The process started in the 1970s with the rise of the “moral majority” led by the preacher Jerry Falwell. His son Jerry Jnr is now backing Trump.

Back then, families who refused to watch movies because they were too worldly and who believed divorce was the Devil’s work found themselves backing Ronald Reagan, a divorced movie star. He ridiculed evolution, said he would make abortion illegal and persuaded them prosperity was a gift from God (via the White House). 

Evangelicals took over the soul of the Republican Party and saw one of their own achieve office when George W Bush became president. God told him to go to war, apparently, and they supported that. They backed policies that favoured the rich over the poor. Then when Barack Obama came to power they lost influence. They lost faith in politics. 

They’re ready – as one commentator put it – “to smash things up” by voting for an outsider they think will shake up the whole system in their favour. 

But Peter Wehner, a senior fellow at the Ethics & Public Policy Center in Washington who has served three Republican presidents, says: “What stuns me is how my fellow Evangelicals can rally behind a man whose words and actions are so at odds with the central teachings of our faith.”

Wehner wrote speeches for George W Bush, arguably the worst president in living memory, but even he is appalled by Trump. “At its core, Christianity teaches that everyone, no matter at what station or in what season in life, has inherent dignity and worth,” he says. Trumpism defies that. “In embracing it, Evangelical Christians are doing incalculable damage to their witness.”

28-dump-trump-reuters.jpg
Trump and his policies are by no means popular across the whole of the US (Reuters)

But as one man at a Trump rally in Oklahoma put it: “You’re voting for a president; you’re not necessarily voting for a pastor. He’s not necessarily orthodox, but I like the fact that he’s strong.”

Trump showed off his strength by starting a fight with the Pope, who he said didn’t understand the problem of America’s open border with Mexico. Trump wants to solve it with a huge wall. The Pope fought back: “A person who thinks only about building walls, wherever they may be, and not of building bridges, is not Christian. This is not the Gospel.” Trump told the Pope he’d soon come running for help if Islamic State blew up the Vatican. 
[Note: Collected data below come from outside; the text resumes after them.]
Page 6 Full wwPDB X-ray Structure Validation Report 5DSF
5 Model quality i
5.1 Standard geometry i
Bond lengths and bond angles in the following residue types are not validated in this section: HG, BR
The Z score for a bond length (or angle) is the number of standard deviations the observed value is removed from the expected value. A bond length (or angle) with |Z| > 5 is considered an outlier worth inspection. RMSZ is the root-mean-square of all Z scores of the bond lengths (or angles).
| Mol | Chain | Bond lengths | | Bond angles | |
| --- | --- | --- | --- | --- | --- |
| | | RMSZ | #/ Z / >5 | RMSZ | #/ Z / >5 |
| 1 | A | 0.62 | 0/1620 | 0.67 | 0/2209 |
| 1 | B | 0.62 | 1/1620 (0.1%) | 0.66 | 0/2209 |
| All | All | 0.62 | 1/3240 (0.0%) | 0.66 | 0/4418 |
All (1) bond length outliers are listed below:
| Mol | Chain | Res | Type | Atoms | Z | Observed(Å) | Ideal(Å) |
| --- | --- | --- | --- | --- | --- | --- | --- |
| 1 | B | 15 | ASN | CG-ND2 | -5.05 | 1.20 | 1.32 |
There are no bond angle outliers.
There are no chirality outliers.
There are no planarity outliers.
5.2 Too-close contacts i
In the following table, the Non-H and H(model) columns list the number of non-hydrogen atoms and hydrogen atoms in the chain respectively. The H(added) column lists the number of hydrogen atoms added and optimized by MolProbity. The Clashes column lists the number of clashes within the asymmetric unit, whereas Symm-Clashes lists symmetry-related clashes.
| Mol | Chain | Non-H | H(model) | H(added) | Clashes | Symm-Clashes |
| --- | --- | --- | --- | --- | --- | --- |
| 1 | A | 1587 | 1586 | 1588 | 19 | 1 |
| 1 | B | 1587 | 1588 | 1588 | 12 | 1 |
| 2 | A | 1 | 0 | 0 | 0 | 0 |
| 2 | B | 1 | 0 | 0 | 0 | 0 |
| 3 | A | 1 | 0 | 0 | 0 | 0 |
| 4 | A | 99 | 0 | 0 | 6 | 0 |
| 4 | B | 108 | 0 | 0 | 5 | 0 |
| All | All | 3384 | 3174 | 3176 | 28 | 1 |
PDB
For many American Evangelicals, picking a fight with the Pope is a badge of honour. Some of them really do believe he is the Antichrist. Then there are the Christians of all denominations, including Catholics, who worry that the Pope is too liberal. Nobody can say that about The Donald.

British Evangelicals are mostly baffled and embarrassed by what their fellow believers are up to in America, but few leaders here have spoken out against him.

The Archbishop of Canterbury, Justin Welby, who has Evangelical roots, gave a rather measured English response to the prospect of President Trump: “It would certainly be very challenging, wouldn’t it?”

So it’s left to Jim Wallis, on the frontline in Washington, to tell it like it is. “White Evangelical Christians who support Donald Trump are the demonstration of how racism trumps religion – pun intended,” he says.

“White has trumped Christian. Sociology has trumped theology. Bigotry has trumped the Bible. Many Christians are acting more white than Christian.”

This taps into the deep-rooted problem of racism explored in his book. “Trump’s campaign is the death knell of white supremacy, which will keep fighting for power; and he has shown that white supremacy is very much alive in America as both an ideology and an idol.”

However, Wallis does find hope in the deeper values of the American people, and those believers who are raising their voices against Trump. “The Bible says that idols separate us from God; so white supremacy separates white Christians from God. But black, brown, young and many other white Christians will help America see that our diversity is a gift and creation from God; a blessing and not a threat.”

The rest of the world can only watch and pray that he is right.